On the increasing threat of Islamist terror attacks in Western Europe, evidenced recently by several incidents in Germany, Belgium, France, and Spain where terror suspects were arrested amid substantial plans to attack Christmas markets, synagogues, and the Cologne Cathedral, Bakondi said he expects more terror attacks across the continent in the near future.

“Everything is connected to 2015,” he explained. “Since then, millions of migrants have come to Europe uncontrolled and illegally. Many of these illegal migrants now live in major European cities. The great sympathy for Islamism is already evident there in the anti-Semitic demonstrations against Israel. This is really, very serious anti-Semitism,” he added.

“We will face growing migration movements and more terrorism,” he warned, adding that terrorists are now living undetected in large Muslim communities in major European cities where they can “go underground and hide.”

He spoke of “sleepers in the middle of Europe” who had been ordered to infiltrate the continent “specifically to murder.”

“These sleepers can commit terrorist attacks at any time. This only happened in October, when two Swedish football fans were murdered in Belgium. The ISIS terrorist came from Tunisia and applied for asylum in Belgium in 2019. Foreign security authorities reported in 2016 that the man had a radicalized profile and wanted to go to a conflict area to wage jihad,” he said.

When asked whether Hungary’s border fence really worked as a deterrent, Orbán’s security advisor replied, “Of course, it works! Since 2015, we have invested 650 billion forints – around €2 billion – in border protection. Of course, we don’t just do this for Hungary: we protect the Schengen area, Europe, and European citizens.”

Is Hungary’s approach to migration now the European mainstream?

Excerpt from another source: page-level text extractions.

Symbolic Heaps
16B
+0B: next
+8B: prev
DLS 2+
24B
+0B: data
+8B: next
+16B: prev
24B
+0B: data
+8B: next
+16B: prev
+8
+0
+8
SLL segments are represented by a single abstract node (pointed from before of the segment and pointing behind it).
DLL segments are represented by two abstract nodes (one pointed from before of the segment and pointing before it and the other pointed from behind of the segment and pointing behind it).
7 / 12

Journalist Zara Riffler noted that Hungary’s “tough border regime has suddenly become the European mainstream” and asked whether Hungary could now go from being a bogeyman — at least in the eyes of the European liberal elite — to being a role model.

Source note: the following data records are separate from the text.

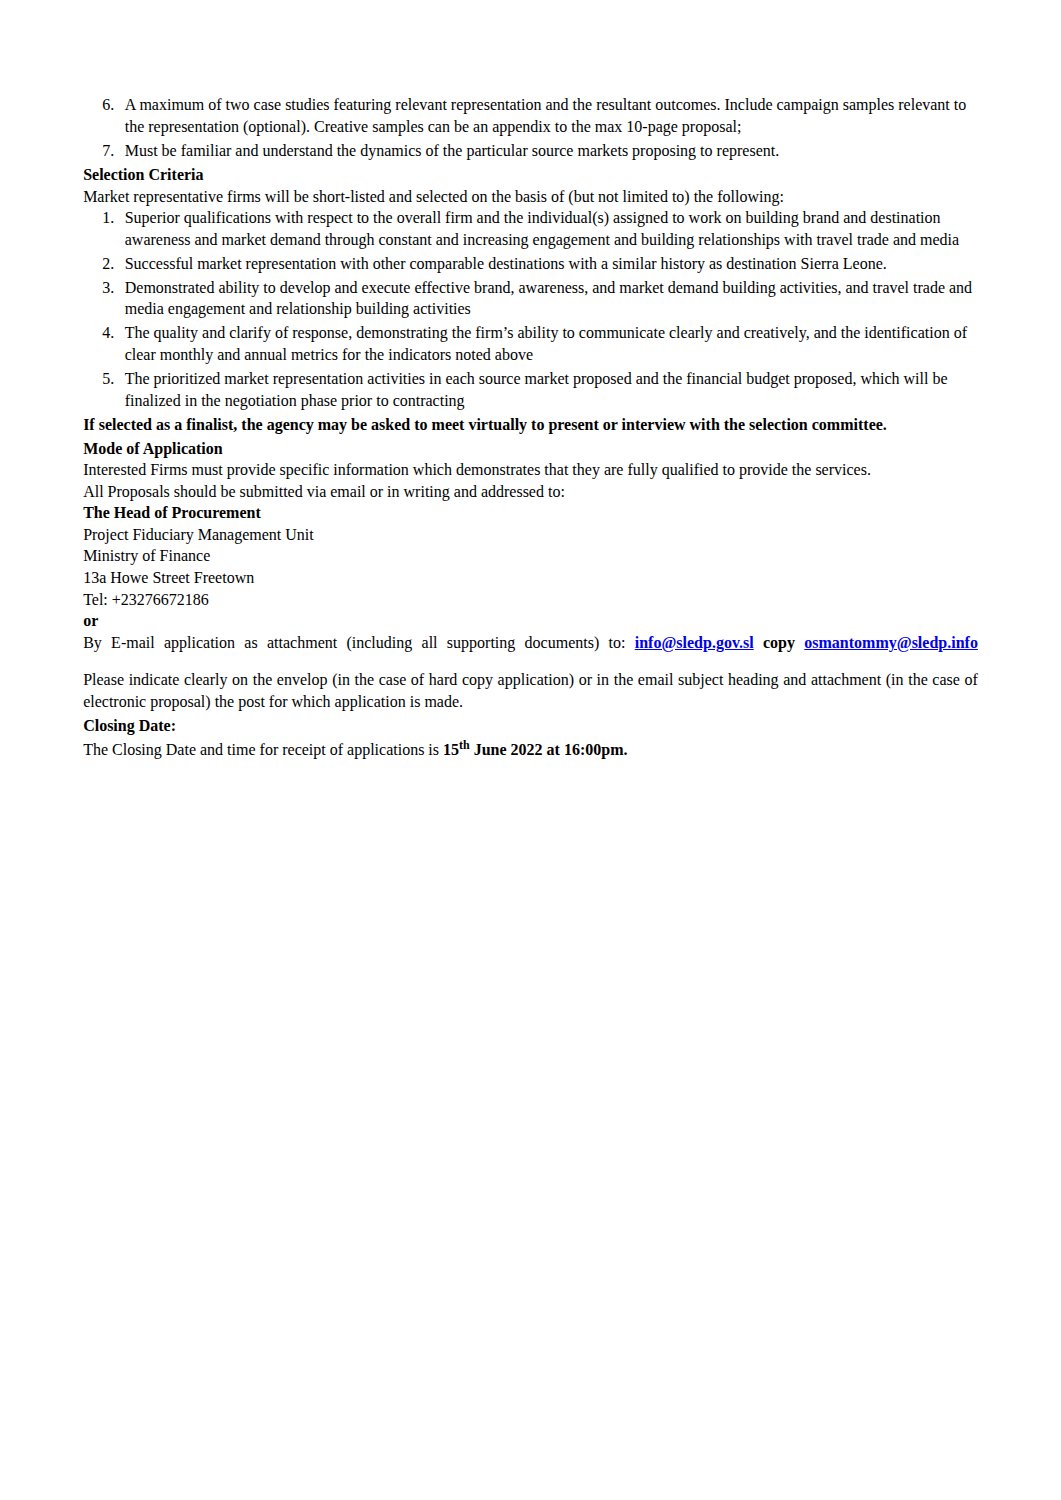A maximum of two case studies featuring relevant representation and the resultant outcomes. Include campaign samples relevant to the representation (optional). Creative samples can be an appendix to the max 10-page proposal;
Must be familiar and understand the dynamics of the particular source markets proposing to represent.
Selection Criteria
Market representative firms will be short-listed and selected on the basis of (but not limited to) the following:
Superior qualifications with respect to the overall firm and the individual(s) assigned to work on building brand and destination awareness and market demand through constant and increasing engagement and building relationships with travel trade and media
Successful market representation with other comparable destinations with a similar history as destination Sierra Leone.
Demonstrated ability to develop and execute effective brand, awareness, and market demand building activities, and travel trade and media engagement and relationship building activities
The quality and clarify of response, demonstrating the firm’s ability to communicate clearly and creatively, and the identification of clear monthly and annual metrics for the indicators noted above
The prioritized market representation activities in each source market proposed and the financial budget proposed, which will be finalized in the negotiation phase prior to contracting
If selected as a finalist, the agency may be asked to meet virtually to present or interview with the selection committee.
Mode of Application
Interested Firms must provide specific information which demonstrates that they are fully qualified to provide the services.
All Proposals should be submitted via email or in writing and addressed to:
The Head of Procurement
Project Fiduciary Management Unit
Ministry of Finance
13a Howe Street Freetown
Tel: +23276672186
or
By E-mail application as attachment (including all supporting documents) to: info@sledp.gov.sl copy osmantommy@sledp.info
Please indicate clearly on the envelop (in the case of hard copy application) or in the email subject heading and attachment (in the case of electronic proposal) the post for which application is made.
Closing Date:
The Closing Date and time for receipt of applications is 15th June 2022 at 16:00pm.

“We Hungarians weren’t the first,” Bakondi noted. “We used Greece’s fence with Turkey or Spain’s fence with Morocco as a model, for example. However, strong legal protection is needed to ensure that migrants who manage to cross the border can be sent back behind the fence.”

He indicated that many European nations were now following suit, including Germany, Slovenia, Slovakia, Austria, and most recently Finland which closed its borders with Russia late last year.

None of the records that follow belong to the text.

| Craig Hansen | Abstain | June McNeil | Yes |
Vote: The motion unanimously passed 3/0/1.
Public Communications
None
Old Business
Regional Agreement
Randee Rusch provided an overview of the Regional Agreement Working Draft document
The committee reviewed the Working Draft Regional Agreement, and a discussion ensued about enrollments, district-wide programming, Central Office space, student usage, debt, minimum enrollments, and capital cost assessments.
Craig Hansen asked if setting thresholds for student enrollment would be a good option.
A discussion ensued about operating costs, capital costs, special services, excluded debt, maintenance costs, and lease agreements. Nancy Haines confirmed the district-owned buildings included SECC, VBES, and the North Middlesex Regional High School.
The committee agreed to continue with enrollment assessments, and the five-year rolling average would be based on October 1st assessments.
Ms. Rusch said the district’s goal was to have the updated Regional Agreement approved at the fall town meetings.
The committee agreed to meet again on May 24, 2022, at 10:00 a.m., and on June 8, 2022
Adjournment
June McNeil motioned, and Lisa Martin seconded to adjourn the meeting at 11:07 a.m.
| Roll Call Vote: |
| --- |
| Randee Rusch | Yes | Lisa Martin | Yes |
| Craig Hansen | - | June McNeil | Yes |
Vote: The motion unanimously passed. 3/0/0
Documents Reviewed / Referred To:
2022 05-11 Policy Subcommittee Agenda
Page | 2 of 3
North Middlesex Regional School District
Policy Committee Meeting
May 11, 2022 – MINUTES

“If the question is whether they all follow our border policy: Yes, they do. The reason for this is that domestic politics is becoming increasingly sensitive for these countries, which is why dissatisfied European citizens should now get the feeling that the threat of uncontrolled migration has ended,” Bakondi said.

In another thinly veiled critique of Hungary’s “tough approach” which Riffler claimed was still “highly controversial” in Western Europe due to accusations of illegal pushbacks and a strict asylum law, Bakondi reminded the journalist that Hungary has continued to take in Ukrainian refugees and “helps them with everything.”

“Since the start of the war, more than a million refugees have come to Hungary from Ukraine. For Ukraine, Hungary is the safest country they enter first. So Hungary helps real refugees. But migrants who have already crossed several safe states before reaching Hungary and then shoot border guards with submachine guns are not welcome,” he reiterated.